**HOW TO COMPLETE THIS TASK:**
Your answer must consist of exactly the lines below, starting with the line with "Puuhiksehenkinkaan" and going on through the line with "Puuhikseenhankaan", and nothing else.
------------------------------
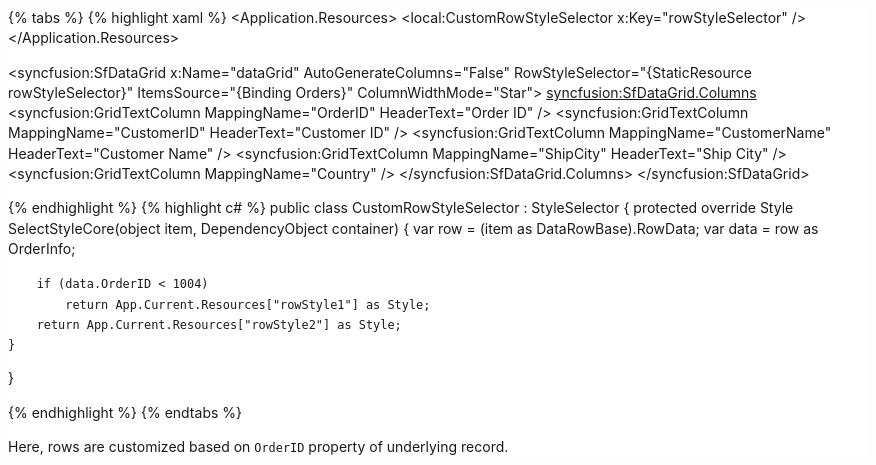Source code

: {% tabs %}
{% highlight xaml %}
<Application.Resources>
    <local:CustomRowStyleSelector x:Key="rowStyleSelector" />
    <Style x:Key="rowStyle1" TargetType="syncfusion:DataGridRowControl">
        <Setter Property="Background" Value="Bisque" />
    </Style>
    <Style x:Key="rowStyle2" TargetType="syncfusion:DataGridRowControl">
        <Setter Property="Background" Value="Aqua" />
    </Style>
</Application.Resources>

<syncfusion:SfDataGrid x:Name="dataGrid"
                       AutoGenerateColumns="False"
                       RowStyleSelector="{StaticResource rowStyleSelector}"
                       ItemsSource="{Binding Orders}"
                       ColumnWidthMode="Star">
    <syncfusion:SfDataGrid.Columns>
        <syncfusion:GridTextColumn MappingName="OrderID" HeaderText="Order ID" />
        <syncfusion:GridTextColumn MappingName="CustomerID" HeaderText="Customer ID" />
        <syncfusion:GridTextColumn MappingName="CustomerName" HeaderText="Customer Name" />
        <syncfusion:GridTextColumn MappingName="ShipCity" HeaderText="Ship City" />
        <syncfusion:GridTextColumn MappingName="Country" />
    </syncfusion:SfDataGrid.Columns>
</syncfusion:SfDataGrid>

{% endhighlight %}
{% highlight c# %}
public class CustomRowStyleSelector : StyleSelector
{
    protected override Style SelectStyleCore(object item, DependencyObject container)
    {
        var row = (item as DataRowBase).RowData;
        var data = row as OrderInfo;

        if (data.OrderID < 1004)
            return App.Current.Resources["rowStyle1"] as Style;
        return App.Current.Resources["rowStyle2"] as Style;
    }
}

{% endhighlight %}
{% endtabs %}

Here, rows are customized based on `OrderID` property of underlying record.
------------------------------
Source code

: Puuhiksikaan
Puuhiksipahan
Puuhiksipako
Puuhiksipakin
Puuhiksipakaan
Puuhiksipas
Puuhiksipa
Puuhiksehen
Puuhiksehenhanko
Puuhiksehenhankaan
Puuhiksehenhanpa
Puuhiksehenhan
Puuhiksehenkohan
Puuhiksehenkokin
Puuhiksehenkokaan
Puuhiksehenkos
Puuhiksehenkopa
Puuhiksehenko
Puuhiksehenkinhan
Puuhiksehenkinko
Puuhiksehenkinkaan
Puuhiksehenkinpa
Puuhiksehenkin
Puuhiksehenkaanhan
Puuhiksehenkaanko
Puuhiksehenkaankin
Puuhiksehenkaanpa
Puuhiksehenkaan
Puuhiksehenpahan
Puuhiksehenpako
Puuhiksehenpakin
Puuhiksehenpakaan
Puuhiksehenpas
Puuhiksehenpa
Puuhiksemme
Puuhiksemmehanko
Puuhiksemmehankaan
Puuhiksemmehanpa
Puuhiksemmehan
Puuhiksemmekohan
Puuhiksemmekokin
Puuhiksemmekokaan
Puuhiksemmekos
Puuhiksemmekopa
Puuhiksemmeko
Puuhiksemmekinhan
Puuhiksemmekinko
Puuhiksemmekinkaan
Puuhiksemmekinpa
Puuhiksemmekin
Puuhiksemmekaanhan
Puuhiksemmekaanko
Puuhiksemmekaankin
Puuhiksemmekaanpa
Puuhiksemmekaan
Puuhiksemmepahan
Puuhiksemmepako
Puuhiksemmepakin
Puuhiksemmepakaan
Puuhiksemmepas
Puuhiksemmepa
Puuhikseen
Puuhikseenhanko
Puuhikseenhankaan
------------------------------
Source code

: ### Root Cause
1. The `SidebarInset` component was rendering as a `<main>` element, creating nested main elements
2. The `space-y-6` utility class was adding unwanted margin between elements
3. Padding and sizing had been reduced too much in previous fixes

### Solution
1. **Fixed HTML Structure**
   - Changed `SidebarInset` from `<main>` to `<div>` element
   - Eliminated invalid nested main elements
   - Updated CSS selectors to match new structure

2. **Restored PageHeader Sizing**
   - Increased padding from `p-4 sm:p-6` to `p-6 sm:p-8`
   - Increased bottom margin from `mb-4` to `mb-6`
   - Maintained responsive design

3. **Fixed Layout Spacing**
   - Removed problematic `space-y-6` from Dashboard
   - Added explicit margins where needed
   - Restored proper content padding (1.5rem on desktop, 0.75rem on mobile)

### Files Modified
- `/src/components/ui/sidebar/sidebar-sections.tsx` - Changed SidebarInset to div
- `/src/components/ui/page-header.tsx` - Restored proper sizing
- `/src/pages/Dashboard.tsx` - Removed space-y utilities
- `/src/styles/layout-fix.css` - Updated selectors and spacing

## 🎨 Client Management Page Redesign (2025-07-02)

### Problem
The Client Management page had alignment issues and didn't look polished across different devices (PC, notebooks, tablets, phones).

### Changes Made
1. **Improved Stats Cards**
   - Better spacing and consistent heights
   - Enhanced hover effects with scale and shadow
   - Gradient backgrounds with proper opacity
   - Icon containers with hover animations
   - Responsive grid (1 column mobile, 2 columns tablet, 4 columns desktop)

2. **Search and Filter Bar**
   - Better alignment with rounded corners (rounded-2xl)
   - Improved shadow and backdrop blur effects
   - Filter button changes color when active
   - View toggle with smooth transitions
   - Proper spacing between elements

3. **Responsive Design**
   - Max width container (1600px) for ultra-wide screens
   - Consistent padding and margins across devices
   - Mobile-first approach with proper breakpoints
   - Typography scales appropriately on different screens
------------------------------
**EXPECTED OUTPUT:**
Puuhiksehenkinkaan
Puuhiksehenkinpa
Puuhiksehenkin
Puuhiksehenkaanhan
Puuhiksehenkaanko
Puuhiksehenkaankin
Puuhiksehenkaanpa
Puuhiksehenkaan
Puuhiksehenpahan
Puuhiksehenpako
Puuhiksehenpakin
Puuhiksehenpakaan
Puuhiksehenpas
Puuhiksehenpa
Puuhiksemme
Puuhiksemmehanko
Puuhiksemmehankaan
Puuhiksemmehanpa
Puuhiksemmehan
Puuhiksemmekohan
Puuhiksemmekokin
Puuhiksemmekokaan
Puuhiksemmekos
Puuhiksemmekopa
Puuhiksemmeko
Puuhiksemmekinhan
Puuhiksemmekinko
Puuhiksemmekinkaan
Puuhiksemmekinpa
Puuhiksemmekin
Puuhiksemmekaanhan
Puuhiksemmekaanko
Puuhiksemmekaankin
Puuhiksemmekaanpa
Puuhiksemmekaan
Puuhiksemmepahan
Puuhiksemmepako
Puuhiksemmepakin
Puuhiksemmepakaan
Puuhiksemmepas
Puuhiksemmepa
Puuhikseen
Puuhikseenhanko
Puuhikseenhankaan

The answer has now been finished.